The Association always appreciates residents helping us resolve the lighting issues when things get a little bit darker than they should!
An SRP light pole has a large yellow number displayed on the side.
A City of Mesa light pole has a concrete stamp with the pole number at the base. 
Bollard lights are positioned throughout the common areas, near the walkways, and around the pool. In addition, the Association addresses issues with bollard lights.
It’s dark out there; help by reporting light outages! Mountain Bridge is part of a low-light community, so we need to keep the lights lit where we can. So, the community must work together to ensure all light outages are correctly reported. 
Custom Street Lights - Contact the City of Mesa for the outages of street lights along Mountain Bridge Drive, Upper Canyon, McKellips, Ellsworth, and Hawes Rd. If you see a problem, make a note of the number on the pole (stamped in the concrete on the side of the pole) and use the online reporting system. Repairs are usually made within five days.
Dusk to Dawn Lights – Contact SRP when the lights are out in front of a neighborhood gate that lights the egress and around the Owners’ Club. These poles are the more common-looking variety of lights. An SRP pole will have the yellow numbers displayed on its side. If you see a problem, note the number on the pole and call (602) 236-8888. Repairs are usually made within 15 business days.
Mountain Bridge Lights – Association lights include bollards around sidewalks and pools, landscaping lights, monument up-lights, carriage lights at the gatehouse (these are on a light-sensitive timer), and lights in the parks, Ramadas, and courts. To share this information, send an email with the specific location and type of light.

Getting to know Lumen and Kelvin
It is essential to consider ways to keep your neighborhood safe from crime and accidents at night in the dark. Consider leaving the coach lights or landscaping lighting turned on during the early morning and late-night hours. Consider using a timer to activate your exterior lighting if you are a seasonal resident. Everyone benefits by agreeing to keep a low Lumen level of light on around your home.
When working toward keeping the community sensitive to the “dark skies” efforts in this area, here is information about the type of lights and wattage you can use.
  • The maximum wattage for building lighting is 40 watts per fixture, equating to 400 Lumens. 
  • When replacing incandescent bulbs with LED light bulbs, residents must pay close attention to the Lumens rating and the Kelvin Color Temperature Scale (K) rating. An acceptable Kelvin rating is 2700 – 3200 K range, equating to the “warm white” look of incandescent bulbs. 
  • Landscape lighting is to be low voltage. 

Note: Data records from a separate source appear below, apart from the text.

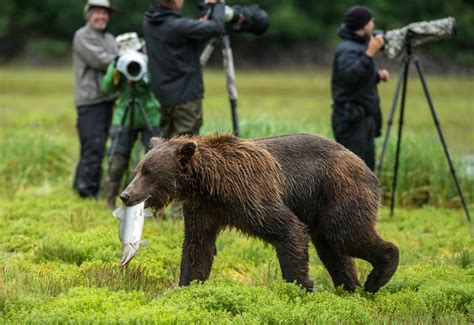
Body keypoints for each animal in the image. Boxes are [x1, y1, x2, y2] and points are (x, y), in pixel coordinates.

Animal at [120, 133, 398, 292]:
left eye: (149, 172)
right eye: (138, 169)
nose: (125, 195)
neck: (211, 183)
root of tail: (366, 165)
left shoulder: (250, 193)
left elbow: (287, 229)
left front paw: (300, 286)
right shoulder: (204, 209)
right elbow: (197, 247)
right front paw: (187, 285)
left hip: (339, 190)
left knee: (347, 235)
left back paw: (376, 277)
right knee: (333, 248)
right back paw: (349, 287)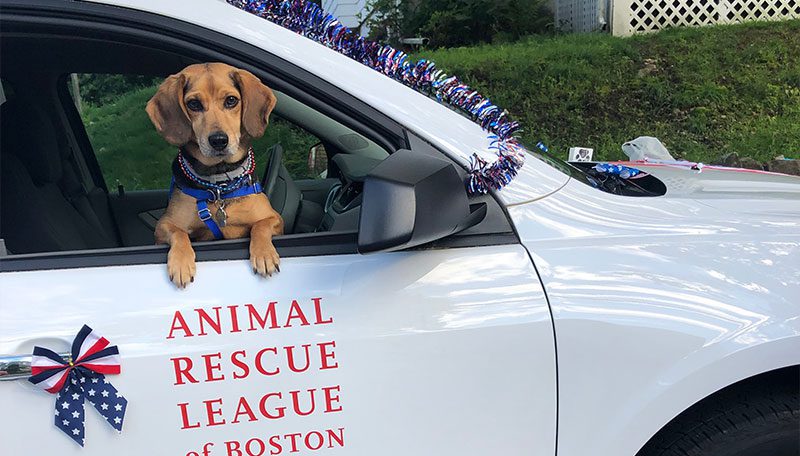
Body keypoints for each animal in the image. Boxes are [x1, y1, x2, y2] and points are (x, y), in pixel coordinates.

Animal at [147, 62, 284, 286]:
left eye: (231, 100)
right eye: (193, 104)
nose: (219, 140)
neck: (219, 183)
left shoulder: (274, 218)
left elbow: (260, 226)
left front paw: (264, 254)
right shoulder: (164, 225)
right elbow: (178, 233)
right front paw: (180, 262)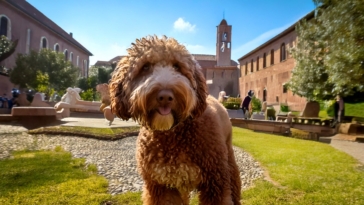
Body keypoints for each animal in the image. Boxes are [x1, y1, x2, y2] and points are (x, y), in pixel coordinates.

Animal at [109, 36, 240, 204]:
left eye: (177, 66)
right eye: (145, 67)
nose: (165, 96)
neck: (173, 136)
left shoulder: (215, 184)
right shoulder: (161, 186)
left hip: (228, 163)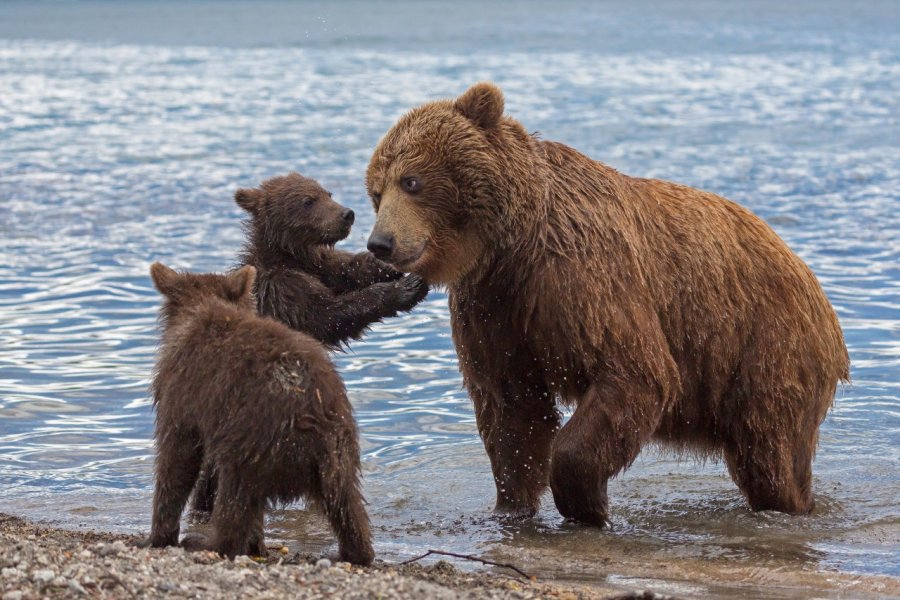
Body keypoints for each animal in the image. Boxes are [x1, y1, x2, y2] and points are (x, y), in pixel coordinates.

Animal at [364, 81, 852, 524]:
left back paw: (792, 505)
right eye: (375, 191)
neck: (514, 244)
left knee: (771, 453)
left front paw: (586, 503)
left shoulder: (582, 277)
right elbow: (512, 407)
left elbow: (635, 373)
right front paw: (512, 506)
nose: (380, 244)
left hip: (765, 344)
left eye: (411, 181)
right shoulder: (493, 305)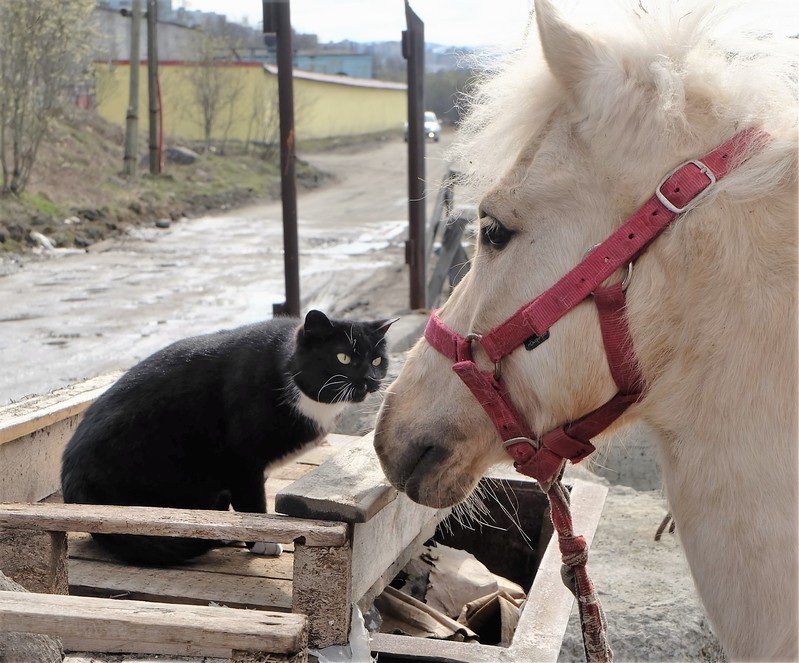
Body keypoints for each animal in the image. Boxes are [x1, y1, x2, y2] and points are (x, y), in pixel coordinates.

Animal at [61, 312, 396, 564]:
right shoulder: (242, 459)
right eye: (343, 358)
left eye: (377, 360)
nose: (370, 379)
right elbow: (252, 503)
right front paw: (260, 541)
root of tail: (72, 484)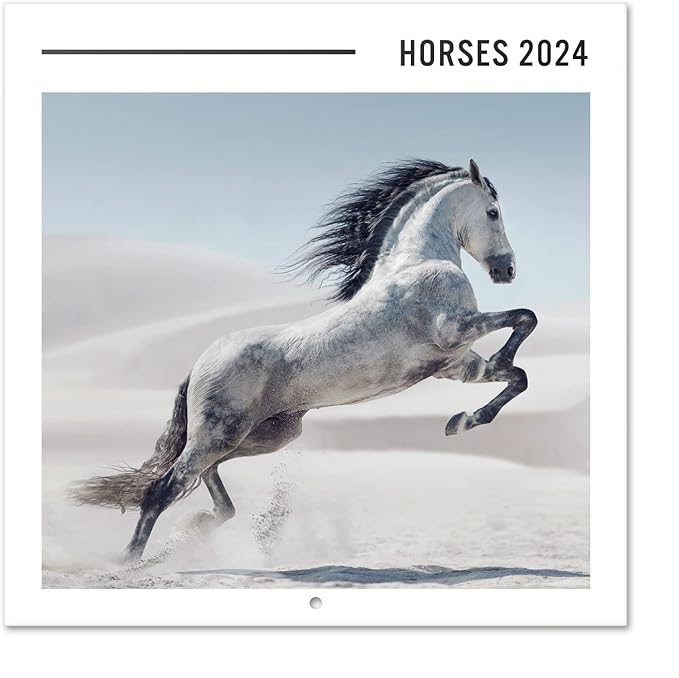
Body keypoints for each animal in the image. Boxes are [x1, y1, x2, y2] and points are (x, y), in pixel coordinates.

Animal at [72, 158, 537, 561]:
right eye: (493, 212)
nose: (508, 270)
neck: (417, 263)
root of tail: (199, 364)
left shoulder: (456, 365)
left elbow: (517, 376)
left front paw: (461, 421)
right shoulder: (454, 330)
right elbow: (525, 318)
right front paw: (475, 400)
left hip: (263, 435)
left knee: (206, 478)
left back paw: (200, 524)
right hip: (220, 433)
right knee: (163, 488)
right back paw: (130, 561)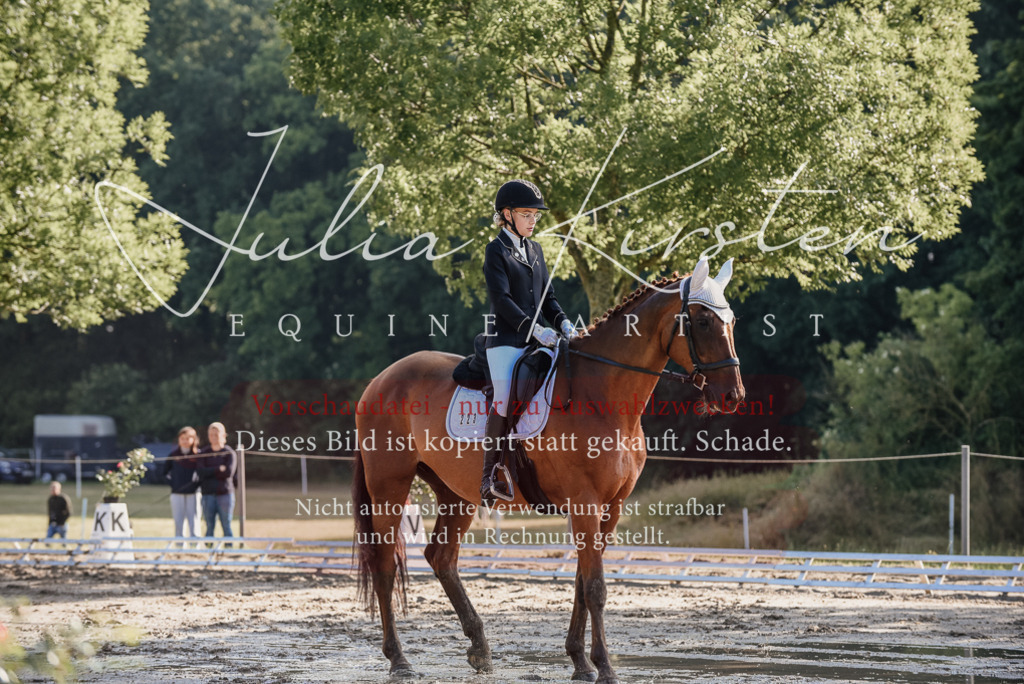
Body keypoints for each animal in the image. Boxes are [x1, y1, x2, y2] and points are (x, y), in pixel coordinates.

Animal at [352, 257, 744, 683]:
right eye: (702, 321)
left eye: (732, 321)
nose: (733, 396)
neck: (603, 395)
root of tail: (379, 380)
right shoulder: (585, 502)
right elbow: (595, 587)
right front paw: (604, 667)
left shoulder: (611, 507)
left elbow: (581, 581)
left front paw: (580, 662)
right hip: (390, 486)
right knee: (384, 563)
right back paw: (399, 660)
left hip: (457, 494)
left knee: (442, 557)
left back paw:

Prevent criminal activity by keeping a light on
The dark sky throughout Mountain Bridge is excellent for star-gazing but dangerous for bikers, strollers, and walkers. If you live in an extra-dark portion of the community, consider leaving your carriage lights on until at least 10 p.m., preferably all night. More light will help your neighbors as they are out-and-about in the community walking, going after the mail, or taking the kids out for a walk before bedtime. Be sure to bring a flashlight, headlamp, or cell phone in the dark. Be sure to wear light-colored and reflective clothing that is easy to spot in the dark. According to the City of Mesa Police, leaving lights on will deter criminal activity and make it easier to see anything suspicious near your home. Lights are just another layer of protection for keeping your family safe. 
Leaving your porch light on is affordable:
  • Each night, a 60-watt light bulb from dusk to dawn costs less than $2 a month in the summer and 75 cents in the winter.
  • An 18-watt exterior fluorescent light left on from dusk to dawn costs less than 75 cents a month in the summer and less than 50 cents in the winter.
Exterior and security flood lights
When installing exterior flood lights, notice the direction the light is extending. All lights must be pointing into your backyard (not on your neighbor’s property) or the common area at night. Light may not have a colored lens and must be no more than 40 watts per fixture. Security lights, which by their name are bright and of a general nature, can only be used in emergencies, not for a long-term lighting solution for play areas. Please be courteous to your neighbors and do not leave lights on all night.